A border shaped by fear and suspicion

Mandera sits at the corner where Kenya, Somalia, and Ethiopia meet, a borderland whose fate is often tied less to Nairobi than to conflicts spilling over from across the frontier. For decades, communities here have lived with the ebb and flow of Somali instability: civilians fleeing clashes, militias shadowing the border, and Al-Shabaab fighters striking at will.

This history has bred suspicion, particularly when reports surface of armed men moving into Kenyan villages. Residents say they know the difference between refugees seeking shelter and uniformed soldiers asserting control. For them, the latest sightings raised old fears of Nairobi losing its grip on the periphery.

Media reports have said the Somali forces have been roaming in Mandera County in recent weeks. Photo/The Standard

Murkomen sought to draw a firm line. “The only constant threat we face is that of terrorist elements, particularly Al-Shabaab,” he said. “Kenya is not fighting Somalia or any regional force from Somalia, we are fighting one enemy, which is Al-Shabaab.”

Yet his words were aimed as much at the political class as the public. Opposition leaders Rigathi Gachagua, Kalonzo Musyoka, and Justin Muturi have all accused the government of allowing a dangerous breach of sovereignty.
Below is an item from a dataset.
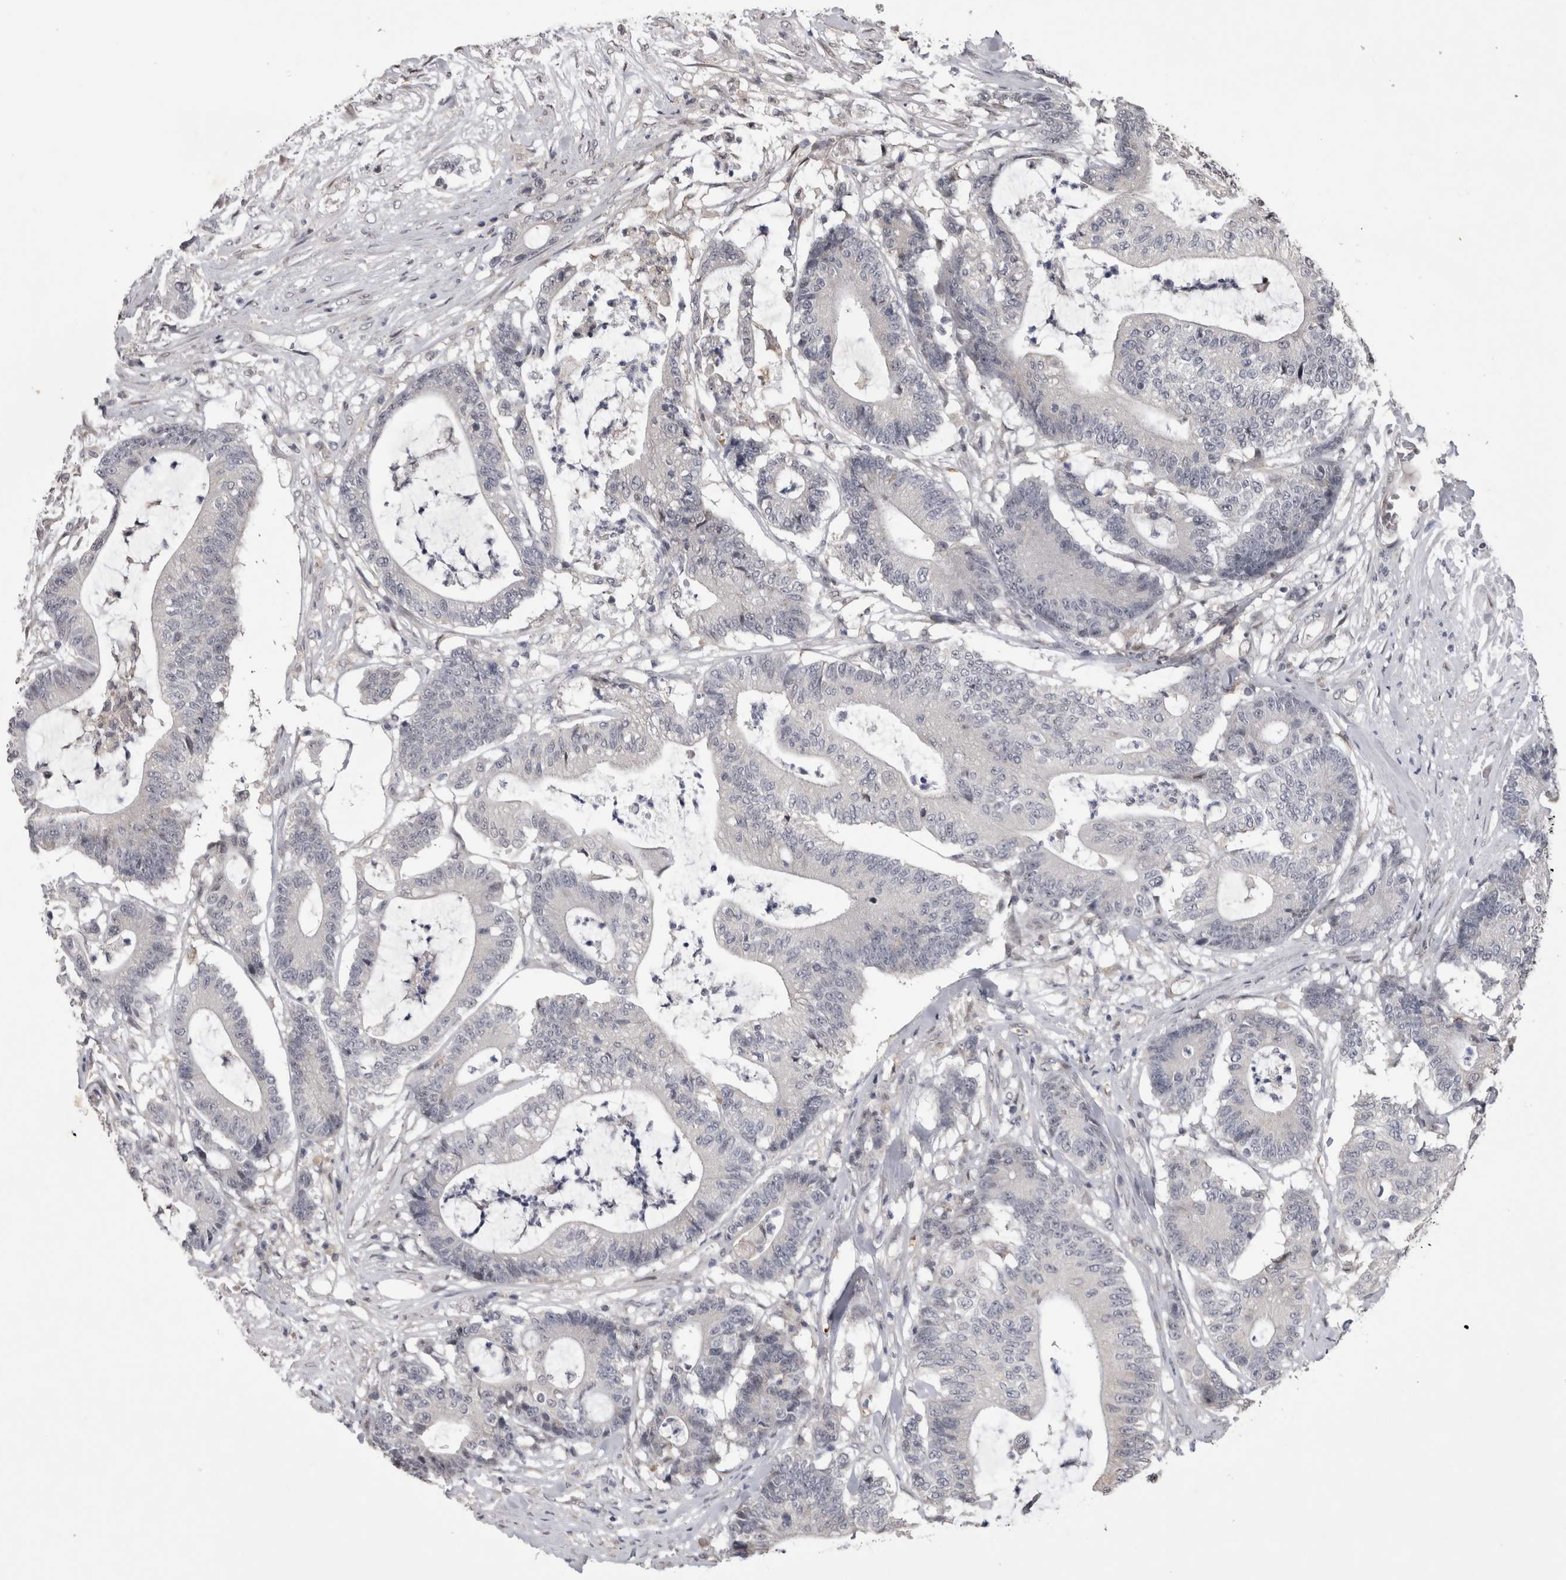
{"staining": {"intensity": "negative", "quantity": "none", "location": "none"}, "tissue": "colorectal cancer", "cell_type": "Tumor cells", "image_type": "cancer", "snomed": [{"axis": "morphology", "description": "Adenocarcinoma, NOS"}, {"axis": "topography", "description": "Colon"}], "caption": "IHC image of colorectal adenocarcinoma stained for a protein (brown), which displays no expression in tumor cells. (Brightfield microscopy of DAB (3,3'-diaminobenzidine) IHC at high magnification).", "gene": "IFI44", "patient": {"sex": "female", "age": 84}}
The word “occupation,” once confined to international conflicts, has been deployed liberally by critics seeking to portray the government as weak.

Murkomen pushed back sharply. “I have seen senior politicians, some who have even been vice presidents and security ministers, using the word ‘occupation.’ This is unfortunate. They know very well that occupation is a technical term which means a takeover. Nothing of the sort has happened,” he said.
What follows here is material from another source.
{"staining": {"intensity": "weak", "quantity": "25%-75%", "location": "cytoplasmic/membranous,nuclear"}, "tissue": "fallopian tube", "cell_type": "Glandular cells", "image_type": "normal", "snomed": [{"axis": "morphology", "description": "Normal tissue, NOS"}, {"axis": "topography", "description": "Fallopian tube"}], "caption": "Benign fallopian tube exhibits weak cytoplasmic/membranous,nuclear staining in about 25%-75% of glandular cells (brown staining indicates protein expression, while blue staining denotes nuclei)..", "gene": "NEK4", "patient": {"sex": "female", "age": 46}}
Residents caught in the middle

In Mandera itself, the politics in Nairobi matter less than the lived reality. Former Chief Justice David Maraga, Governor Mohamed Khalif, and Senator Ali Roba have amplified local voices calling for “the withdrawal of Jubaland forces.” Protests in Border Point One highlighted grievances that stretch beyond troop movements: chronic insecurity, underfunded schools, and a sense that life in Mandera remains hostage to decisions made far away.

When journalists reported from schools in the county, Murkomen dismissed the coverage. “Did you see foreign troops in those reports? Our country is safe, very safe, and I insist, very safe,” he said, urging the media to avoid inflaming tensions with “unverified claims.”

For years, Mandera has lived under the shadow of Al-Shabaab, whose attacks on buses, quarries, and police convoys have left hundreds dead. Kenya’s military campaigns in Somalia, launched in 2011 and later folded into the African Union mission, were meant to push the militants back. Yet Al-Shabaab has remained resilient, blending across borders and exploiting weak governance in Somalia.

Against this backdrop, Jubaland, a semi-autonomous Somali region bordering Kenya, has played both a stabilising and complicating role. Its forces have at times acted as a buffer against militants, but their proximity has also raised questions in Nairobi about sovereignty and consent.

Murkomen acknowledged the cross-border complexities but insisted they were being handled. “What we have always had from time to time are our neighbours running away from conflict to seek refuge, and there is a way of handling their return under established diplomatic protocols,” he said.